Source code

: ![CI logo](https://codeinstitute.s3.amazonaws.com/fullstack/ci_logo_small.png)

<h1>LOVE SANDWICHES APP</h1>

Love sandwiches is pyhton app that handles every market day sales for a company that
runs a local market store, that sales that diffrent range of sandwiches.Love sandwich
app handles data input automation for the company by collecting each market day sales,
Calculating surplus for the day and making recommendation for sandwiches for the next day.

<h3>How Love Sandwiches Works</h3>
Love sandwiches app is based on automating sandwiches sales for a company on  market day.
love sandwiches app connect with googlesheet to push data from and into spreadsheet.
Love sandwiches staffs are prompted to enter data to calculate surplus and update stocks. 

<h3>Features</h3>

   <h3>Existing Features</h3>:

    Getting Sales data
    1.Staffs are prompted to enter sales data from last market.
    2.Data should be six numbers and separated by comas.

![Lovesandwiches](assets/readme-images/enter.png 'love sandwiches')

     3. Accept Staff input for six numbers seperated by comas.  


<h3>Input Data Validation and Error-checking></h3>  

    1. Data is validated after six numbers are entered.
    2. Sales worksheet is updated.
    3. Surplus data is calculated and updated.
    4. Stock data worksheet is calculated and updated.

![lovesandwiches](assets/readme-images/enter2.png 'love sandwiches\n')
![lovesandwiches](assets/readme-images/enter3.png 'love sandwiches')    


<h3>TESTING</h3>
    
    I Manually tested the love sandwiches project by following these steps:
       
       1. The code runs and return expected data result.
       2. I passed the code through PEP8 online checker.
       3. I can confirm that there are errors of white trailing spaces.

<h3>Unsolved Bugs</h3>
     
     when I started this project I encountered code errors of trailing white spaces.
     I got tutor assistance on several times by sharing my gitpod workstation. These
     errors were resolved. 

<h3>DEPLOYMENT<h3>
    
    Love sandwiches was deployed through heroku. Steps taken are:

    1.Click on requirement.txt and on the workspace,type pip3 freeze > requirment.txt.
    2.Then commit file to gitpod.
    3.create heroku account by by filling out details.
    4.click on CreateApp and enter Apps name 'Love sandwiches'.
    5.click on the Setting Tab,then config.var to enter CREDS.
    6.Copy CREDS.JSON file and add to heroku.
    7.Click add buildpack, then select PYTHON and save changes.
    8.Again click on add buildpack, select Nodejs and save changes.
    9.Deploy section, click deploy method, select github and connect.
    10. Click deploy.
^^^^^^^^
● **What the task asks**
Return all of the records above verbatim, changing nothing.

● **Result of this exercise**
Source code

: ![CI logo](https://codeinstitute.s3.amazonaws.com/fullstack/ci_logo_small.png)

<h1>LOVE SANDWICHES APP</h1>

Love sandwiches is pyhton app that handles every market day sales for a company that
runs a local market store, that sales that diffrent range of sandwiches.Love sandwich
app handles data input automation for the company by collecting each market day sales,
Calculating surplus for the day and making recommendation for sandwiches for the next day.

<h3>How Love Sandwiches Works</h3>
Love sandwiches app is based on automating sandwiches sales for a company on  market day.
love sandwiches app connect with googlesheet to push data from and into spreadsheet.
Love sandwiches staffs are prompted to enter data to calculate surplus and update stocks. 

<h3>Features</h3>

   <h3>Existing Features</h3>:

    Getting Sales data
    1.Staffs are prompted to enter sales data from last market.
    2.Data should be six numbers and separated by comas.

![Lovesandwiches](assets/readme-images/enter.png 'love sandwiches')

     3. Accept Staff input for six numbers seperated by comas.  


<h3>Input Data Validation and Error-checking></h3>  

    1. Data is validated after six numbers are entered.
    2. Sales worksheet is updated.
    3. Surplus data is calculated and updated.
    4. Stock data worksheet is calculated and updated.

![lovesandwiches](assets/readme-images/enter2.png 'love sandwiches\n')
![lovesandwiches](assets/readme-images/enter3.png 'love sandwiches')    


<h3>TESTING</h3>
    
    I Manually tested the love sandwiches project by following these steps:
       
       1. The code runs and return expected data result.
       2. I passed the code through PEP8 online checker.
       3. I can confirm that there are errors of white trailing spaces.

<h3>Unsolved Bugs</h3>
     
     when I started this project I encountered code errors of trailing white spaces.
     I got tutor assistance on several times by sharing my gitpod workstation. These
     errors were resolved. 

<h3>DEPLOYMENT<h3>
    
    Love sandwiches was deployed through heroku. Steps taken are:

    1.Click on requirement.txt and on the workspace,type pip3 freeze > requirment.txt.
    2.Then commit file to gitpod.
    3.create heroku account by by filling out details.
    4.click on CreateApp and enter Apps name 'Love sandwiches'.
    5.click on the Setting Tab,then config.var to enter CREDS.
    6.Copy CREDS.JSON file and add to heroku.
    7.Click add buildpack, then select PYTHON and save changes.
    8.Again click on add buildpack, select Nodejs and save changes.
    9.Deploy section, click deploy method, select github and connect.
    10. Click deploy.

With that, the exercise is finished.